N;

N;

Radhika

"Kamu sedang apa?" Lelaki itu mendekat dan memperhatikan lelaki yang lebih tua mmperhatikan sebuah album foto yang telah berdebu itu.


Radhika, lelaki yang lebih tua itu mengela nafasnya dengan pelan. Membuka lembaran demi lembaran tentang isi cerita yang ia tulis saat bersama seseorang. "Tidak, aku hanya merindukan tuan ku yang paling berharga didalam hidupku."


Lelaki yang lebih muda itu menatap kearah Radhika dengan bingung. "Lalu? Kemana dia?"


"Pergi, karena kesalahan ku. I wish I can turn back the time," ucap radhika sambil mengusap foto itu.

Radhika tersenyum, lalu terisak pelan sambil memeluk album foto miliknya. "Kamu tau? Kata orang, dia jahat kepadaku karena telah membuat mentalku sedikit terganggu," ucapannya terhenti karena sesegukan. "But, they doesn't know... at my lowest point, he always cheer me up.
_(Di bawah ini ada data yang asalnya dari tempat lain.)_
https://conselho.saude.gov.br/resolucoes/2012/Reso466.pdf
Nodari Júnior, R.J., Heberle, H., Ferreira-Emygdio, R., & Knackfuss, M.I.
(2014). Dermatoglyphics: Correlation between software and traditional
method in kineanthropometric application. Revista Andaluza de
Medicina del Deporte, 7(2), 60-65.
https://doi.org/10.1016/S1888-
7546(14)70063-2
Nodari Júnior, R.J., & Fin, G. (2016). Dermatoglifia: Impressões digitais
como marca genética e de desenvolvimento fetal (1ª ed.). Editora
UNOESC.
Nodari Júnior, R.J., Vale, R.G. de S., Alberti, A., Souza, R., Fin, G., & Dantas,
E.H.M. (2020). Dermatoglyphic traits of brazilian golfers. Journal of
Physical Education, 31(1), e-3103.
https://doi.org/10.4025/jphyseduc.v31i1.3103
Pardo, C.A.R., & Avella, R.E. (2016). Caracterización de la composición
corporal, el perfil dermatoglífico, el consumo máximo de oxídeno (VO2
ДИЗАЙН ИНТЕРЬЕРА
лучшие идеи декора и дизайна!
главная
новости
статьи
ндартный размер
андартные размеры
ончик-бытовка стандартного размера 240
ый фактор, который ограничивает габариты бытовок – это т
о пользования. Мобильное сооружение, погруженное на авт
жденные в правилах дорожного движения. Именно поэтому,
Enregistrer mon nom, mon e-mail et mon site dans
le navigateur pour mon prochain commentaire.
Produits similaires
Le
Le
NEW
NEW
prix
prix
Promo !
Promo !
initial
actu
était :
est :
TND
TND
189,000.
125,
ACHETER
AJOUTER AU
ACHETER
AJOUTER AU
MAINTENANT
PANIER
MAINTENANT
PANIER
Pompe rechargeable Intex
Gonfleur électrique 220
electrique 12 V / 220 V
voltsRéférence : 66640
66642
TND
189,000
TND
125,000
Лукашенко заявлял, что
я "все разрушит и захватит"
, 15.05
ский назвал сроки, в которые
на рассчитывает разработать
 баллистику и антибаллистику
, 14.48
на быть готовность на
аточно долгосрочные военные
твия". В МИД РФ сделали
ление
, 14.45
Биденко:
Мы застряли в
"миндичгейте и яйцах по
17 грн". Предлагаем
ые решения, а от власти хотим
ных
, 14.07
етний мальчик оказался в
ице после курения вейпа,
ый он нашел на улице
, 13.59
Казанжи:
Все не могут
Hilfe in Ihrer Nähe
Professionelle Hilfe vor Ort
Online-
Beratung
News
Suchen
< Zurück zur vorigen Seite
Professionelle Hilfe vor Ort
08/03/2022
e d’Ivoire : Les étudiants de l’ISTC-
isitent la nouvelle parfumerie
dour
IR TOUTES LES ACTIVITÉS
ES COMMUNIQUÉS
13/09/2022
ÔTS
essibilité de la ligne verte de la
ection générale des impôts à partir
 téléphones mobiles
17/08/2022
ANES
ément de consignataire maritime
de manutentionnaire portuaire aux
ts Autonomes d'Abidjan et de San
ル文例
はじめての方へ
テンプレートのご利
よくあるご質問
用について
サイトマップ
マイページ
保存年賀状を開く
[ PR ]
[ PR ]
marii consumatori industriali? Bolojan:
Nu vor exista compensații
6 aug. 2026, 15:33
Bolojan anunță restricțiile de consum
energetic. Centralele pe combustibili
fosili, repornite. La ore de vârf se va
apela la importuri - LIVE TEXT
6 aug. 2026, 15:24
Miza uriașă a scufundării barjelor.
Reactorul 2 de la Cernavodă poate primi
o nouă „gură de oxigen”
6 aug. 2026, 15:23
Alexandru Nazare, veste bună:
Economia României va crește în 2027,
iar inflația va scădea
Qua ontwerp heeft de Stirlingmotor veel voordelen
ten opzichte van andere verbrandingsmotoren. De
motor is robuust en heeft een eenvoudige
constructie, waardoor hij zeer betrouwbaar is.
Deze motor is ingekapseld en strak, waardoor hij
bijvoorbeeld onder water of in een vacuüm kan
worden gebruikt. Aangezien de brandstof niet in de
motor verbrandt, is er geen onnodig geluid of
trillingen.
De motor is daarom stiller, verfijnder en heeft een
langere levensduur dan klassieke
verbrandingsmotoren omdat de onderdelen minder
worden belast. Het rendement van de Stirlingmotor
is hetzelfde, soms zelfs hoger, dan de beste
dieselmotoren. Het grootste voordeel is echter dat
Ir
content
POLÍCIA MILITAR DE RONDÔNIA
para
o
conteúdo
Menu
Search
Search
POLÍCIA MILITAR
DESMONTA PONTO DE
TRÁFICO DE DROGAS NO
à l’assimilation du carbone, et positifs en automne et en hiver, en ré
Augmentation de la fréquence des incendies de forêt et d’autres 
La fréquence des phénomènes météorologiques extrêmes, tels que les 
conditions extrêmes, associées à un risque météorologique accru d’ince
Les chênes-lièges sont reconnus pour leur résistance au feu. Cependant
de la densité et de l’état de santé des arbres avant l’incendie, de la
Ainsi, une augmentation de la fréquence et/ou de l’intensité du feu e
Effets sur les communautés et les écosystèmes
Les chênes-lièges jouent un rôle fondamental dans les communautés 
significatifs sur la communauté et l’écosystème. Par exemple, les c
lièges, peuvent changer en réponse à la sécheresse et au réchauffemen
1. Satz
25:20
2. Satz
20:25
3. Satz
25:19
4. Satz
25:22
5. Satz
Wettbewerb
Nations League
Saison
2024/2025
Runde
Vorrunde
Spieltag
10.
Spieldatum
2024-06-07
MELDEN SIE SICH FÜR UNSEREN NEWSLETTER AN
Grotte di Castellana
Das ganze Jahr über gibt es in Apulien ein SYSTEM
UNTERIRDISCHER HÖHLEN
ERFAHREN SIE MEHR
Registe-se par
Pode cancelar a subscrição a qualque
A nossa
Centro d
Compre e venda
Aku ingat betul kalau dia oernah mengatakan kalau dia tidak akan membiarkan ku jatuh sendirian. Kalau aku mati, maka iya akan mati, dia tidak pernah membiarkan ku menyerah dengan kehidupan ku, he always... being my home when I need him."


"But, stupidly... aku masih ragu... mengingat sebelum bersamanya, aku pernah mengalami hal yang serupa, namun membuatku kehilangan kepercayaanku terhadap orang. Tuanku tidak salah, aku yang salah karena menyia-nyiakan semua kebaikannya terhadapku," lanjutnya.


"Penyesalan selalu datang terlambat, kan?" Radhika menyetujui ucapan lelaki muda itu.


"Benar, lalu aku mengubahnya menjadi orang yang jahat, dan bodohnya aku masih berlagak sebagai korban. Beberapa kali aku denial terhadap perasaan ku bahwa aku hanya merasa terikat sebatas teman nafsu, but it goes wrong... i really love him and I really do," sambung Radhika sambil membuka halaman selanjutnya.


"Jadi? Itu kah alasanmu mengapa tidak pernah mencari orang baru?"


Radhika terdiam sebentar, lalu menyunggingkan senyumnya.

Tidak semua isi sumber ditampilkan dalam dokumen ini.